O ataque matou Rosa González, de 80 anos, conforme relataram familiares. Uma segunda pessoa ficou gravemente ferida. Durante a tarde, investigadores do governo venezuelano estiveram no local, colhendo depoimentos e recolhendo estilhaços e projéteis.

Wilman González, sobrinho da idosa, contou que se abaixou ao ouvir a explosão por volta das 2h da manhã, mas quase perdeu um olho. Ele levou três pontos no rosto. Em estado de choque, mostrou a jornalistas o ponto exato onde o armamento atingiu o edifício. Questionado sobre para onde iria após perder a casa, respondeu apenas:

“Não sei”.

O impacto deixou apartamentos completamente expostos. Entre os escombros, um retrato de Simón Bolívar, herói da independência venezuelana, aparecia perfurado por estilhaços.
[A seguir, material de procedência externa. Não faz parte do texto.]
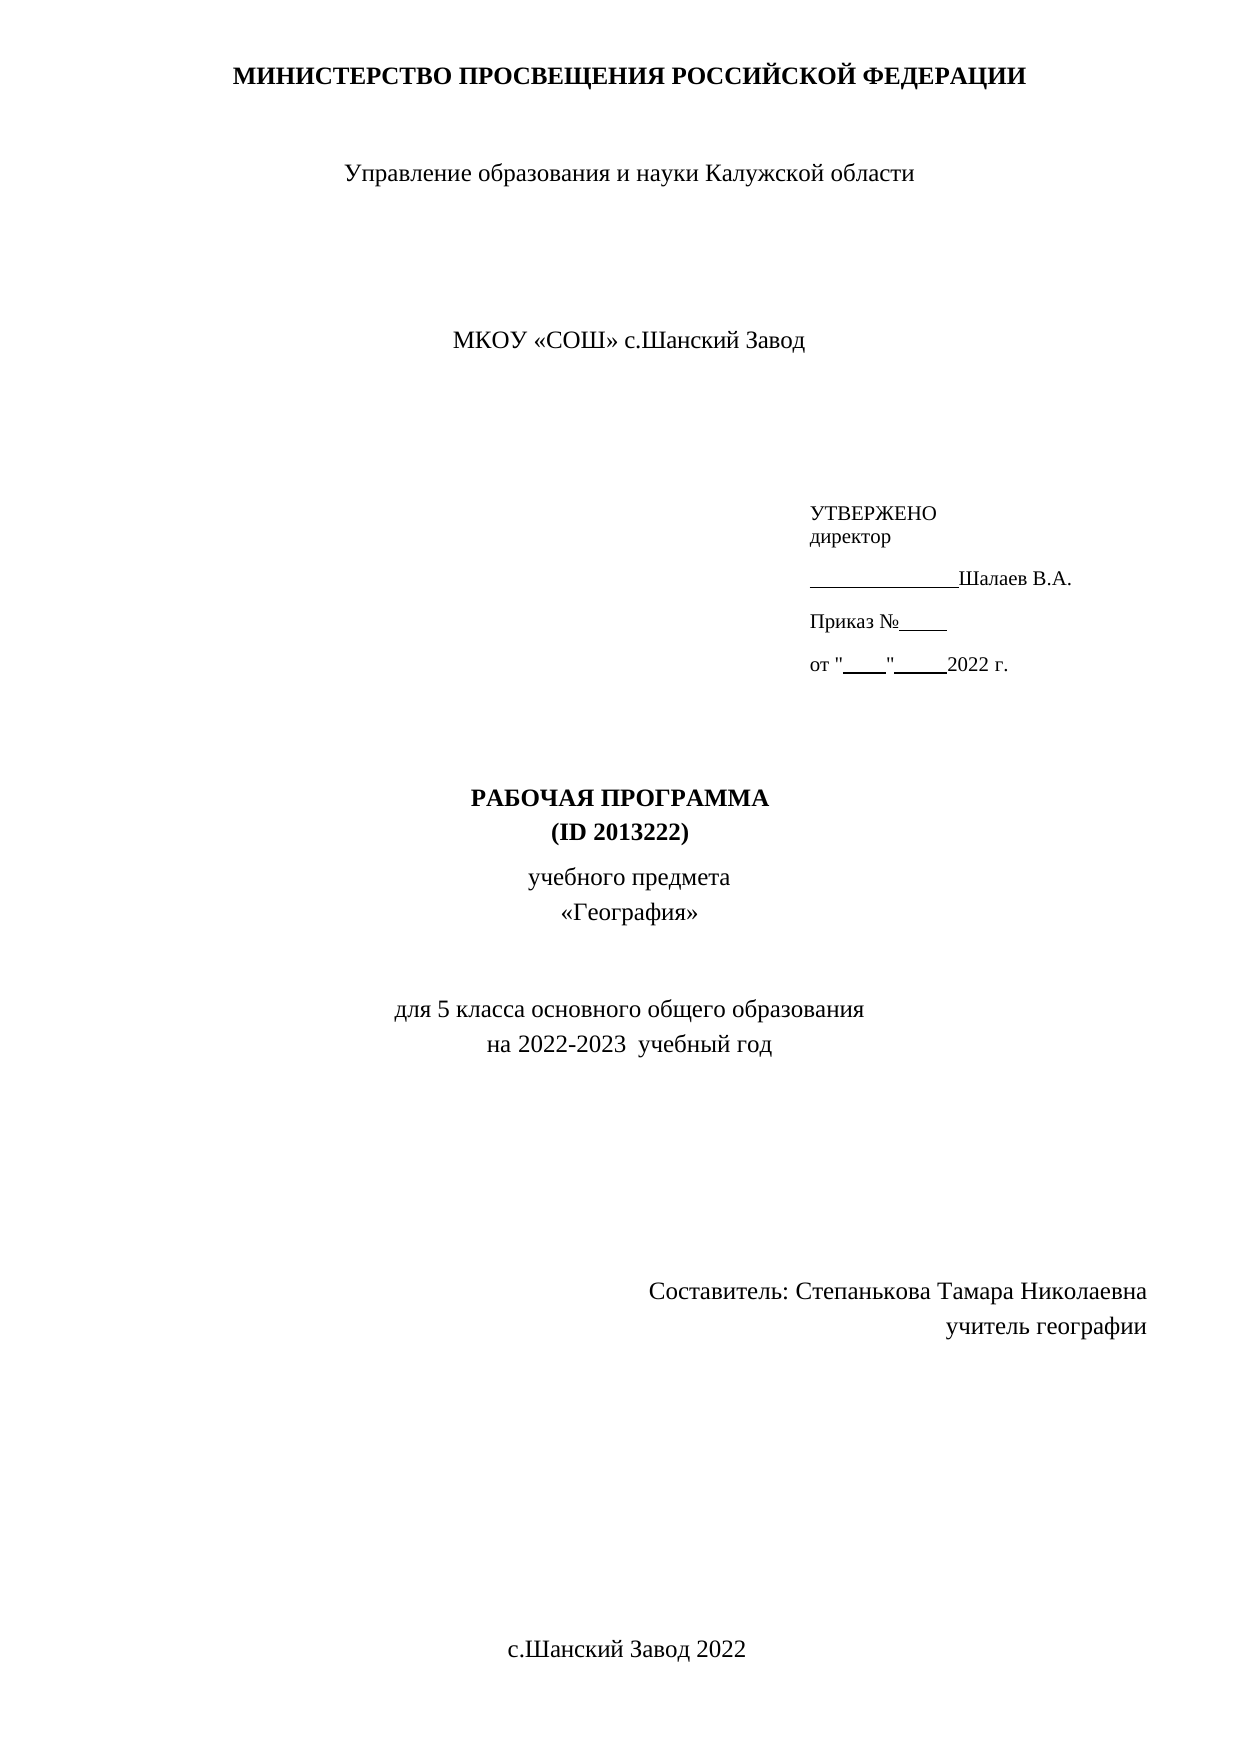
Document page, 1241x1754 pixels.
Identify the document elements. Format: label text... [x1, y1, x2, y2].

text Шалаев В.А. [809, 566, 1182, 590]
subtitle МИНИСТЕРСТВО ПРОСВЕЩЕНИЯ РОССИЙСКОЙ ФЕДЕРАЦИИ [232, 61, 1026, 90]
text МКОУ «СОШ» с.Шанский Завод [232, 325, 1026, 353]
subtitle РАБОЧАЯ ПРОГРАММА (ID 2013222) [470, 783, 769, 846]
text учебного предмета [232, 862, 1026, 891]
text учитель географии [58, 1311, 1147, 1340]
text директор [809, 525, 1182, 548]
text Управление образования и науки Калужской области [232, 158, 1026, 187]
text «География» [232, 897, 1026, 926]
text с.Шанский Завод 2022 [227, 1634, 1026, 1663]
text Составитель: Степанькова Тамара Николаевна [58, 1276, 1147, 1305]
text для 5 класса основного общего образования на 2022-2023 учебный год [394, 994, 865, 1058]
text Приказ № [809, 609, 1182, 633]
text УТВЕРЖЕНО [809, 502, 1182, 525]
text от " " 2022 г. [809, 652, 1182, 676]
Um vizinho de 70 anos, identificado apenas como Jorge, disse ter perdido tudo no ataque. Ao longo da tarde, moradores se reuniram do lado de fora do prédio, enquanto alguns tentavam recuperar objetos pessoais. O clima era de silêncio, orações e revolta.

Um dos residentes, que se apresentou como Javier, afirmou que o ataque estaria ligado à cobiça internacional, em referência ao interesse declarado do governo Trump em permitir que empresas americanas assumam campos de petróleo na Venezuela. Segundo ele, a vida de moradores comuns não foi levada em consideração.

Testemunhas relataram que quatro homens tentaram socorrer Rosa González logo após o bombardeio. Ela foi levada de motocicleta até um hospital, mas chegou ao local já sem vida. Outra mulher também foi encaminhada para atendimento médico e, segundo os moradores, sobreviveu, mas permanece em estado crítico.